_Try it_
Set down all of the records below exactly, please, omitting the images.

_Entries provided_
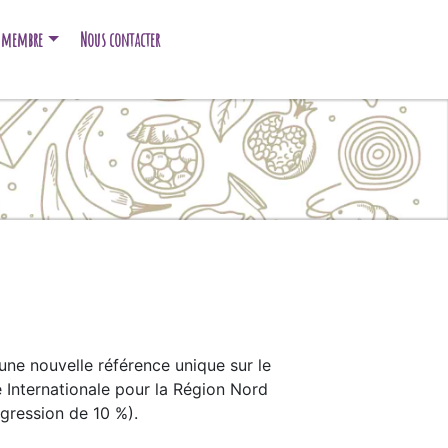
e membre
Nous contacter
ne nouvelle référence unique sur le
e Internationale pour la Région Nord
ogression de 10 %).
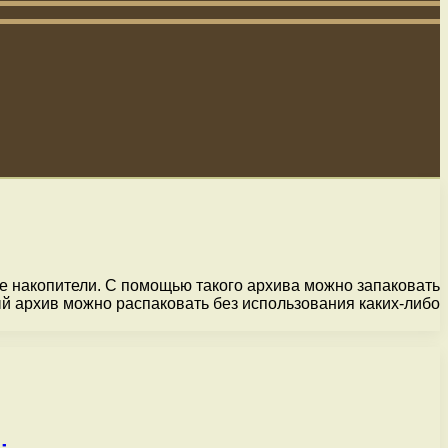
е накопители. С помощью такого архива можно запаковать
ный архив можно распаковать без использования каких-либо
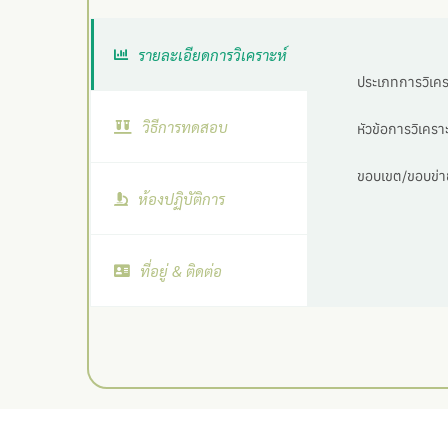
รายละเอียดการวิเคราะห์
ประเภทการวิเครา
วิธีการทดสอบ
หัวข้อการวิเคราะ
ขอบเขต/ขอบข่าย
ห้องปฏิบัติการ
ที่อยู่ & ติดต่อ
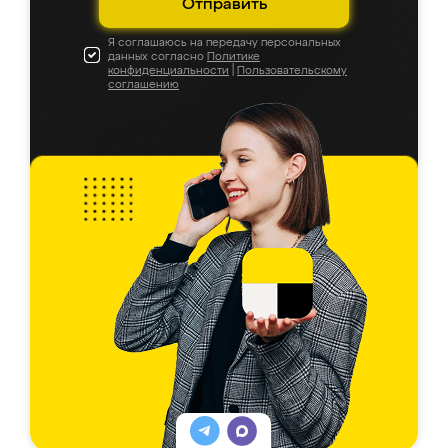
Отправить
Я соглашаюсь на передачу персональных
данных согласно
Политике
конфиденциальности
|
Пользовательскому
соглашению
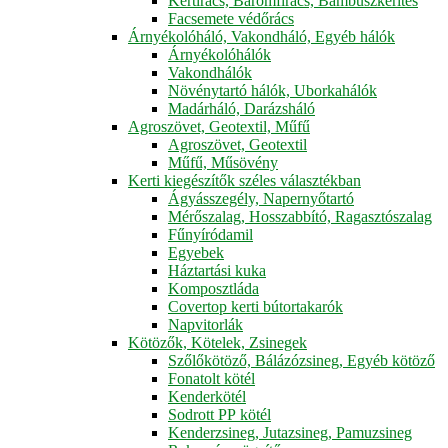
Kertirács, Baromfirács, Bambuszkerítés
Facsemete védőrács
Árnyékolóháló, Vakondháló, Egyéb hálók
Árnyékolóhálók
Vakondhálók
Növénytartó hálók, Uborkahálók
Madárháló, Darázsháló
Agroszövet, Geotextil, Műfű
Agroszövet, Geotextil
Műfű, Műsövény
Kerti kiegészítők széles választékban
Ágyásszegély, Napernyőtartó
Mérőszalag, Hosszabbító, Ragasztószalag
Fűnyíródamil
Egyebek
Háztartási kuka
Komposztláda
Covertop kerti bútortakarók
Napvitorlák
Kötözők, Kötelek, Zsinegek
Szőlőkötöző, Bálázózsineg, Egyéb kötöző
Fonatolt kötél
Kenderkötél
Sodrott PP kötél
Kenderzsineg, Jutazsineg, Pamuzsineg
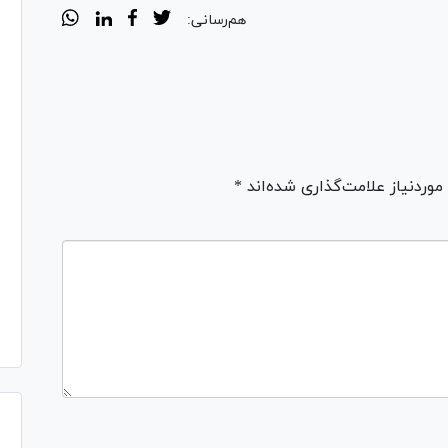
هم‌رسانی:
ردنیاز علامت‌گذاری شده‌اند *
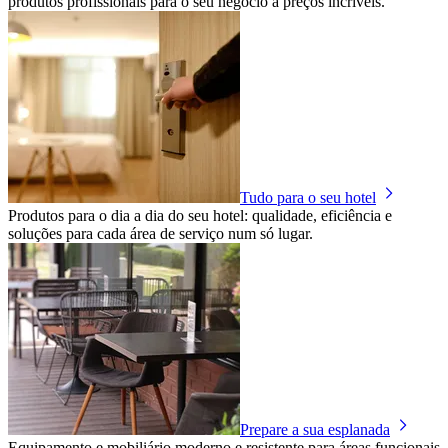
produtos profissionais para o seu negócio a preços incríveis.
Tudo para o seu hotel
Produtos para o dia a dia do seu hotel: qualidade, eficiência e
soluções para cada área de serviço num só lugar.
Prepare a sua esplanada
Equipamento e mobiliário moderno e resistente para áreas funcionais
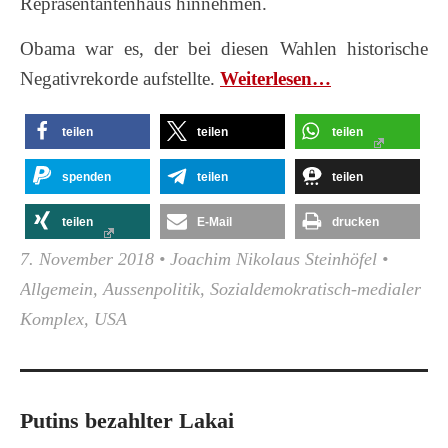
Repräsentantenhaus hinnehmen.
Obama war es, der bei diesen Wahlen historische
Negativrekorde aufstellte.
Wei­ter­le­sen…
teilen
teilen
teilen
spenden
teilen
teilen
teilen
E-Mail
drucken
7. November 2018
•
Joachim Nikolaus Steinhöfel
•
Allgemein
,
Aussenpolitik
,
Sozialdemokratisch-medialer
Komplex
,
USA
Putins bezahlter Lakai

_Task answer_
e membre
Nous contacter
ne nouvelle référence unique sur le
e Internationale pour la Région Nord
ogression de 10 %).
е накопители. С помощью такого архива можно запаковать
ный архив можно распаковать без использования каких-либо
รายละเอียดการวิเคราะห์
ประเภทการวิเครา
วิธีการทดสอบ
หัวข้อการวิเคราะ
ขอบเขต/ขอบข่าย
ห้องปฏิบัติการ
ที่อยู่ & ติดต่อ
Отправить
Я соглашаюсь на передачу персональных
данных согласно
Политике
конфиденциальности
|
Пользовательскому
соглашению
Kertirács, Baromfirács, Bambuszkerítés
Facsemete védőrács
Árnyékolóháló, Vakondháló, Egyéb hálók
Árnyékolóhálók
Vakondhálók
Növénytartó hálók, Uborkahálók
Madárháló, Darázsháló
Agroszövet, Geotextil, Műfű
Agroszövet, Geotextil
Műfű, Műsövény
Kerti kiegészítők széles választékban
Ágyásszegély, Napernyőtartó
Mérőszalag, Hosszabbító, Ragasztószalag
Fűnyíródamil
Egyebek
Háztartási kuka
Komposztláda
Covertop kerti bútortakarók
Napvitorlák
Kötözők, Kötelek, Zsinegek
Szőlőkötöző, Bálázózsineg, Egyéb kötöző
Fonatolt kötél
Kenderkötél
Sodrott PP kötél
Kenderzsineg, Jutazsineg, Pamuzsineg
هم‌رسانی:
ردنیاز علامت‌گذاری شده‌اند *
produtos profissionais para o seu negócio a preços incríveis.
Tudo para o seu hotel
Produtos para o dia a dia do seu hotel: qualidade, eficiência e
soluções para cada área de serviço num só lugar.
Prepare a sua esplanada
Equipamento e mobiliário moderno e resistente para áreas funcionais
Repräsentantenhaus hinnehmen.
Obama war es, der bei diesen Wahlen historische
Negativrekorde aufstellte.
Wei­ter­le­sen…
teilen
teilen
teilen
spenden
teilen
teilen
teilen
E-Mail
drucken
7. November 2018
•
Joachim Nikolaus Steinhöfel
•
Allgemein
,
Aussenpolitik
,
Sozialdemokratisch-medialer
Komplex
,
USA
Putins bezahlter Lakai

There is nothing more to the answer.